E quando o fio negro se rompe, o tecelão verifica todo o tecido e examina também o tear. Afinal, os fios branco e negro são tecidos juntos, não é mesmo? O bem e o mal são produzidos pela mesma sociedade. Sendo assim, acabar com a violência é algo impossível sem verificar todo o tecido e examinar também o tear; a sociedade. Sem revisar o comportamento de todos os seus integrantes (com a finalidade de corrigir ações equivocadas e de abandonar lamentáveis omissões) a violência só tende a recrudescer.
E se um dentre vós pretende punir em nome da retidão e derrubar a árvore do mal, que observe as raízes da árvore; e, na verdade, verá as raízes do bem e do mal, do frutífero e do estéril, entrelaçadas no coração silencioso da terra. Entrelaçadas no coração silencioso da sociedade.
E quando um dentre vós tropeça, ele cai pelos que caminham atrás dele, alertando-os contra a pedra traiçoeira. Sim, e ele cai pelos que caminham adiante dele, que, embora tenham o pé mais ligeiro e mais seguro, não removeram a pedra traiçoeira. Infelizmente, vivemos em uma sociedade onde os que têm o pé mais ligeiro e mais seguro, não removem a pedra traiçoeira, pois são indiferentes ao que possa acontecer aos que venham atrás. E falar em indiferença me faz lembrar Marthin Luther King: "O que me assusta não são as ações e os gritos das pessoas más, mas a indiferença e o silêncio das pessoas boas". E que talvez não sejam tão boas quanto imaginam que sejam.

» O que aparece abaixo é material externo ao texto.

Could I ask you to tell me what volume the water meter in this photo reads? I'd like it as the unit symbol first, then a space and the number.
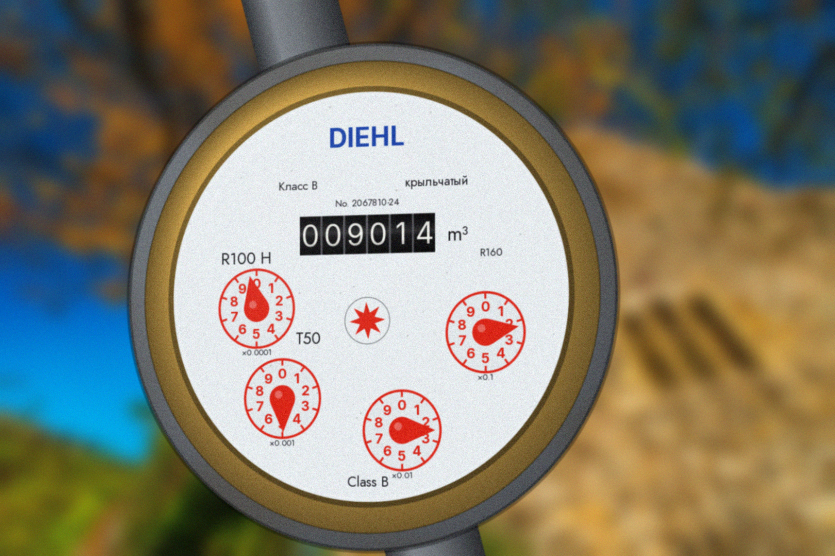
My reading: m³ 9014.2249
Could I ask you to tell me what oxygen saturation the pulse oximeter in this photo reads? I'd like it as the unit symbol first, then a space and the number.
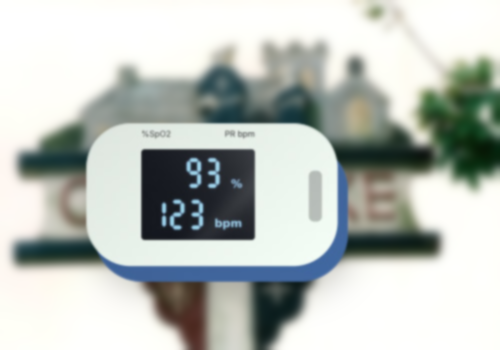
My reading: % 93
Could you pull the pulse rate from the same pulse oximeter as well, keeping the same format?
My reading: bpm 123
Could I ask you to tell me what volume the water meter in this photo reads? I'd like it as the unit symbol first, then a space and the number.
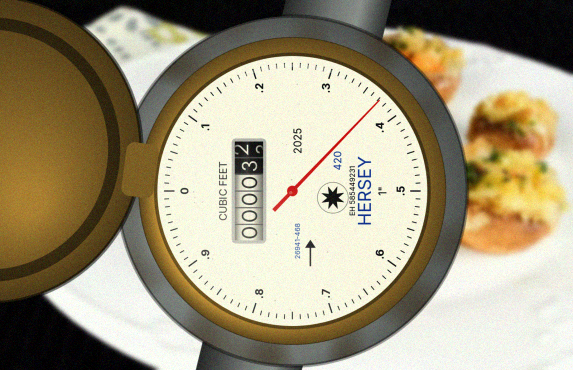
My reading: ft³ 32.37
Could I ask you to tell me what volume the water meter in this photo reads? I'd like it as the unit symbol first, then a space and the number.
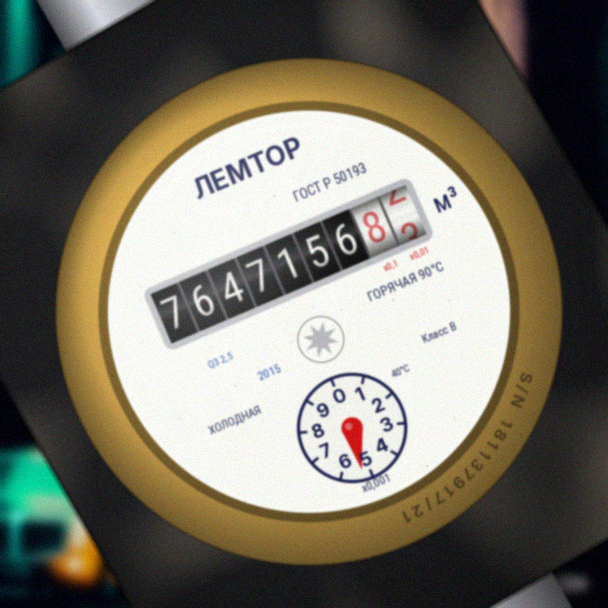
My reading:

Embora tais palavras pesem rudemente sobre vossos corações, se conseguirdes ouvir a vossa consciência acabareis por concordar que sejam verdadeiras. Para quem - em seu perfil no blog - diz que é "alguém que acredita que a qualidade de uma sociedade é resultado das ações de todos os seus componentes", tais palavras são simplesmente perfeitas. Portanto, faz sentido interpretar a onda de violência que ocorre em São Paulo (e em outros lugares deste planeta) à luz das palavras de Gibran Khalil Gibran? No meu entender, sim. E no de vocês?